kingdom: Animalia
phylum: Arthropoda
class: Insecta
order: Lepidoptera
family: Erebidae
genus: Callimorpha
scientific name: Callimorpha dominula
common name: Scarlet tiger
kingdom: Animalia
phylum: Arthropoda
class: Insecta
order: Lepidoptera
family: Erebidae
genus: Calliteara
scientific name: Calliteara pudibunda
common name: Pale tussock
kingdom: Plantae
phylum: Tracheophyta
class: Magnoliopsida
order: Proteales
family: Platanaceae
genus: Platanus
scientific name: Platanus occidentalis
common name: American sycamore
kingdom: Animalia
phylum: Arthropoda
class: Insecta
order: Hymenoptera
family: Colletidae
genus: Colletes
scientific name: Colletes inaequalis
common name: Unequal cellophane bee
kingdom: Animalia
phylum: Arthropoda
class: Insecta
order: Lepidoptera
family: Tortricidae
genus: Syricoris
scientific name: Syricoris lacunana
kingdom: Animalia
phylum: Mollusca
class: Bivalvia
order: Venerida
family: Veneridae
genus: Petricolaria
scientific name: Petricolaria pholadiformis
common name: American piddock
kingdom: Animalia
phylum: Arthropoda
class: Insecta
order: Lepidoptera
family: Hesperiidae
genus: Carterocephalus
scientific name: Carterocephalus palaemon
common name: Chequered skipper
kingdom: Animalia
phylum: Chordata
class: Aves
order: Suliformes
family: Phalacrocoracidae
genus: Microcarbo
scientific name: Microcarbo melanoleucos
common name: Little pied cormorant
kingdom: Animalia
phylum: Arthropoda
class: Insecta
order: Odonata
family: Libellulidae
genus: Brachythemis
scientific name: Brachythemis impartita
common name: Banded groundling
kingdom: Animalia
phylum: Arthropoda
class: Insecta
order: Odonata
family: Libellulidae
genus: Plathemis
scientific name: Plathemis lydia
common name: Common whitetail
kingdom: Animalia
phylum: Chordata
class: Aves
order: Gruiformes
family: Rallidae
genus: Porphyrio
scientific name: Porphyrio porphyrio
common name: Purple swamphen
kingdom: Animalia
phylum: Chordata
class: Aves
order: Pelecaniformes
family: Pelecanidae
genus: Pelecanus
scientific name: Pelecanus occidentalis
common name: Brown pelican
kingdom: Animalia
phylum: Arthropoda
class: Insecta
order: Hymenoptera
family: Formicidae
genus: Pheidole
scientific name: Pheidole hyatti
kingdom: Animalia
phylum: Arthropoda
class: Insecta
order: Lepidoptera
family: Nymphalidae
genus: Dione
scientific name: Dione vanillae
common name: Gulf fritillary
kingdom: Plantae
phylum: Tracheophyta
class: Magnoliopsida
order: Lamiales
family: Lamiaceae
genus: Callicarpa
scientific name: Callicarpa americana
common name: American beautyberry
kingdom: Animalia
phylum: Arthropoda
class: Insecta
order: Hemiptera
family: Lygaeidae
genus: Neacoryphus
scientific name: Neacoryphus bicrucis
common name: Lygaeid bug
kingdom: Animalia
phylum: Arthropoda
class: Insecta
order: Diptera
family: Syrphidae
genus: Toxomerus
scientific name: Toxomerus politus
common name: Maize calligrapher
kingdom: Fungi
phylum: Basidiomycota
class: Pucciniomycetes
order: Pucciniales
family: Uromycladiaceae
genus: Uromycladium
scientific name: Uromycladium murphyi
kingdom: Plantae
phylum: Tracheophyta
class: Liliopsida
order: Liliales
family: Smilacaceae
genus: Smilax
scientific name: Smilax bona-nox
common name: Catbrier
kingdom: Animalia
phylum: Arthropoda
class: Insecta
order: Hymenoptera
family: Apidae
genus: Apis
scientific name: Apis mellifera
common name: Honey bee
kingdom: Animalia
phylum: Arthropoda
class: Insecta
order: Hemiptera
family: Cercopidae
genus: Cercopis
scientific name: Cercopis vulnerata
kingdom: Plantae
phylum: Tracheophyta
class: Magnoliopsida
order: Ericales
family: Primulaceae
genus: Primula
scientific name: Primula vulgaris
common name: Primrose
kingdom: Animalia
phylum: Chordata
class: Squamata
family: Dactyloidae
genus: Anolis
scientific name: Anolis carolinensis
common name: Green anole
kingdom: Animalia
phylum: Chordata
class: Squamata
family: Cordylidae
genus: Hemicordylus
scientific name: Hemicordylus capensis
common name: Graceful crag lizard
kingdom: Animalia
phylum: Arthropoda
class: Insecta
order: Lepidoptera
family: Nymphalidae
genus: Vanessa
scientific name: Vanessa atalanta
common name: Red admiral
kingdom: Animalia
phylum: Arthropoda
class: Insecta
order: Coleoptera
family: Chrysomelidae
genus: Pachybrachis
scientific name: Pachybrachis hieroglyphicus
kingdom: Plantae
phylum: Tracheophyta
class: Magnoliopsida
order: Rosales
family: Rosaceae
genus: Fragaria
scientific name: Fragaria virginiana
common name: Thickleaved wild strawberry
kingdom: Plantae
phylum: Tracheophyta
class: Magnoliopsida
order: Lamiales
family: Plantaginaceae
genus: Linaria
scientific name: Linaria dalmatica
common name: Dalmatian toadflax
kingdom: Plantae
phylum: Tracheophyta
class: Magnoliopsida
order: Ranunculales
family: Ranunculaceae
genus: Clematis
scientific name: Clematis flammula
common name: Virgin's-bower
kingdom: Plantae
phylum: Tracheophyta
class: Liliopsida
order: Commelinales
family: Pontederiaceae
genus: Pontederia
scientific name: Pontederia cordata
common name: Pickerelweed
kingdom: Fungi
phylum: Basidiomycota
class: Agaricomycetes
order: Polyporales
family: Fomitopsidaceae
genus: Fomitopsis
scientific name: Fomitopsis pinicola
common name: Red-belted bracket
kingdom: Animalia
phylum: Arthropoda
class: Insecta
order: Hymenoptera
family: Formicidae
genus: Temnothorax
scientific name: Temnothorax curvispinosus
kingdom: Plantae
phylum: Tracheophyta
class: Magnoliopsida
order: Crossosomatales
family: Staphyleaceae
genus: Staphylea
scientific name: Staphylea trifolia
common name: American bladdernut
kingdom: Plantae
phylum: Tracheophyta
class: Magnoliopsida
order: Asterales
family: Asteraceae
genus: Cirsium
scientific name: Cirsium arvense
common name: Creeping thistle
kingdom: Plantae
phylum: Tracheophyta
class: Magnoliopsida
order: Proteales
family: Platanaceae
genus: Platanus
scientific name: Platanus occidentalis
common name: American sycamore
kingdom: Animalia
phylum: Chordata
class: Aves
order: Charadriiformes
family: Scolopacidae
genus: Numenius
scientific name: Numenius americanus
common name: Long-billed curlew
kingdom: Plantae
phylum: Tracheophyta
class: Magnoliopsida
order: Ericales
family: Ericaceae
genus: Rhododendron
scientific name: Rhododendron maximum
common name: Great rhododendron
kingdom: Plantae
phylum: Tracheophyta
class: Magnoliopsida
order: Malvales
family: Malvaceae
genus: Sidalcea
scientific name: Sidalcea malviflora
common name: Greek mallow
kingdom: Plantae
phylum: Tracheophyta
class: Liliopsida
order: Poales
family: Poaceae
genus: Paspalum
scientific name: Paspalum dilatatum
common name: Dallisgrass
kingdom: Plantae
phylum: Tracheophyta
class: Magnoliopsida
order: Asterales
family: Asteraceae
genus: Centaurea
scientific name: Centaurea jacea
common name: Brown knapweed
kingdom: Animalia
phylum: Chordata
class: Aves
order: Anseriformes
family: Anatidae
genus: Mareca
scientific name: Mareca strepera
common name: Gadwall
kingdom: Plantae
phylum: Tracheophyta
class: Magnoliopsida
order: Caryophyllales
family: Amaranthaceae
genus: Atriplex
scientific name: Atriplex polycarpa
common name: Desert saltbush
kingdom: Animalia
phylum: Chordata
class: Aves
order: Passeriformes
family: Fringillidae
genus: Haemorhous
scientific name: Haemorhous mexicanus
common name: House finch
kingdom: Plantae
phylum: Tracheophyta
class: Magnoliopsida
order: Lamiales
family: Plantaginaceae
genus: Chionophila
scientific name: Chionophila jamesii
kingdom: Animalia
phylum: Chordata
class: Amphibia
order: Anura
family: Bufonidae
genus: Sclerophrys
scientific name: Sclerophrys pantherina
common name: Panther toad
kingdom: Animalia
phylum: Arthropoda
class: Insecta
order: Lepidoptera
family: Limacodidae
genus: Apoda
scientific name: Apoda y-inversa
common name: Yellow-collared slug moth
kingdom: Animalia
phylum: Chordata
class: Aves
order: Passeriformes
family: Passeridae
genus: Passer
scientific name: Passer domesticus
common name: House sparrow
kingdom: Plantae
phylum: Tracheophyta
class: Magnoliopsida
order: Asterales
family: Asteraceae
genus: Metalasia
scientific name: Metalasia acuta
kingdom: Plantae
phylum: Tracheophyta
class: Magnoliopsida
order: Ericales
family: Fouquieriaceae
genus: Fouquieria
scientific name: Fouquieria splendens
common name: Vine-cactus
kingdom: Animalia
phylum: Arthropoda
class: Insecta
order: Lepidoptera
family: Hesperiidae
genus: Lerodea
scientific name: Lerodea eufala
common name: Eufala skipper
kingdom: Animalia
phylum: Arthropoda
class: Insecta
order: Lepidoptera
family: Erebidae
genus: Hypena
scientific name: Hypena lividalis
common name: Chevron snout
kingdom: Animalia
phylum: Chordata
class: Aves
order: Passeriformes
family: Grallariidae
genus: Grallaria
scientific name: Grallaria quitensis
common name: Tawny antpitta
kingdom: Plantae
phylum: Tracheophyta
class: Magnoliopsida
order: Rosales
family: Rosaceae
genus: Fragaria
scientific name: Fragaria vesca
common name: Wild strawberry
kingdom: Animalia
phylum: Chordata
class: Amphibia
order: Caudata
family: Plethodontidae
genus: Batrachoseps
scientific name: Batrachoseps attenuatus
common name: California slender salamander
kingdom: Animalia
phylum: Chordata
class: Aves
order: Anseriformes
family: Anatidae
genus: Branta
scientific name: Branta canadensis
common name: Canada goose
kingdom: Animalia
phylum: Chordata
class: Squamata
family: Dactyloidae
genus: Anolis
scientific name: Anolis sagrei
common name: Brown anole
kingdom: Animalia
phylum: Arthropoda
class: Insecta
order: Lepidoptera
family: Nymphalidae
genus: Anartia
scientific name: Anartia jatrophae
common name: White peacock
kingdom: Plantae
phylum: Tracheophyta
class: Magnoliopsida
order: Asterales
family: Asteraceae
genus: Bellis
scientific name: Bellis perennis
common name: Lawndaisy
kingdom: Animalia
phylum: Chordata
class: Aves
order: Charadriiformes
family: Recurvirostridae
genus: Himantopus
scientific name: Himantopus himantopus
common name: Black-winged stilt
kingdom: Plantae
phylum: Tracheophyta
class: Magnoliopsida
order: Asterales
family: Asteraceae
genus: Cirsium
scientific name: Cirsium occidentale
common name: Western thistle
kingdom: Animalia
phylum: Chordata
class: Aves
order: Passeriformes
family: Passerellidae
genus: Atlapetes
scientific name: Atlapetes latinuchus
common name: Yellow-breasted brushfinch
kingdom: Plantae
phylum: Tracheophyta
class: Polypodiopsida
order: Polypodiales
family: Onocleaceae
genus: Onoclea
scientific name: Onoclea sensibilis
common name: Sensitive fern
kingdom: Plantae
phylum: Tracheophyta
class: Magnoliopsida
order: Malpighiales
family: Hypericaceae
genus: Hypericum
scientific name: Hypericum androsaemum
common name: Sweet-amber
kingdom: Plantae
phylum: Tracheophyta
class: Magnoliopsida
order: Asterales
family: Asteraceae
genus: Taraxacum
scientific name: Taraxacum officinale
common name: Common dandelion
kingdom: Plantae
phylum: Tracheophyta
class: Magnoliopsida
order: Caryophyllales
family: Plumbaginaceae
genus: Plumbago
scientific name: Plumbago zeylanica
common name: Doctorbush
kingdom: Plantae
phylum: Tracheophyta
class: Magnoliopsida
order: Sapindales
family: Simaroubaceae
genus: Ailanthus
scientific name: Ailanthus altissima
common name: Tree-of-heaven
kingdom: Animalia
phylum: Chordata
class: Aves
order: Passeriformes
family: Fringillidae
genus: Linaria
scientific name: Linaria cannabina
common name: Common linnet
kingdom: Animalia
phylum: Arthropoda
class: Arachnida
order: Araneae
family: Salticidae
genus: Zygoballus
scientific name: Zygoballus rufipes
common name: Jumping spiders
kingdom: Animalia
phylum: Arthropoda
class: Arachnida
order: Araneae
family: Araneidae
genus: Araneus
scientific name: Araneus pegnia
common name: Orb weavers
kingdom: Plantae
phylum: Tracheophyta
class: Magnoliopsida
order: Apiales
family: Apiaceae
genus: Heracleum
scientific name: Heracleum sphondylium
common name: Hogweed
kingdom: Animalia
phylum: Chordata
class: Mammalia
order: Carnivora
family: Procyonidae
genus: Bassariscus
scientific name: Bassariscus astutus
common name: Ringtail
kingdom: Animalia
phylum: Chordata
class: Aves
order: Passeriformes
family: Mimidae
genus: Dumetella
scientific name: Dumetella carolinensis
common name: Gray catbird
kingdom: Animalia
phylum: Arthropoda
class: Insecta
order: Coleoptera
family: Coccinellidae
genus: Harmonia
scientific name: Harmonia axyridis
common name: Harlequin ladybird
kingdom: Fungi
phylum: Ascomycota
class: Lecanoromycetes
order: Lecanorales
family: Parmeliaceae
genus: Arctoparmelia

--------

→ Exercise task: Update the records from the start through the line holding "common name: Pale tussock", inclusive, writing those lines out again with "scientific name" changed to "binomial" and everything else unchanged. Give only these lines.

→ Completed task:
kingdom: Animalia
phylum: Arthropoda
class: Insecta
order: Lepidoptera
family: Erebidae
genus: Callimorpha
binomial: Callimorpha dominula
common name: Scarlet tiger
kingdom: Animalia
phylum: Arthropoda
class: Insecta
order: Lepidoptera
family: Erebidae
genus: Calliteara
binomial: Calliteara pudibunda
common name: Pale tussock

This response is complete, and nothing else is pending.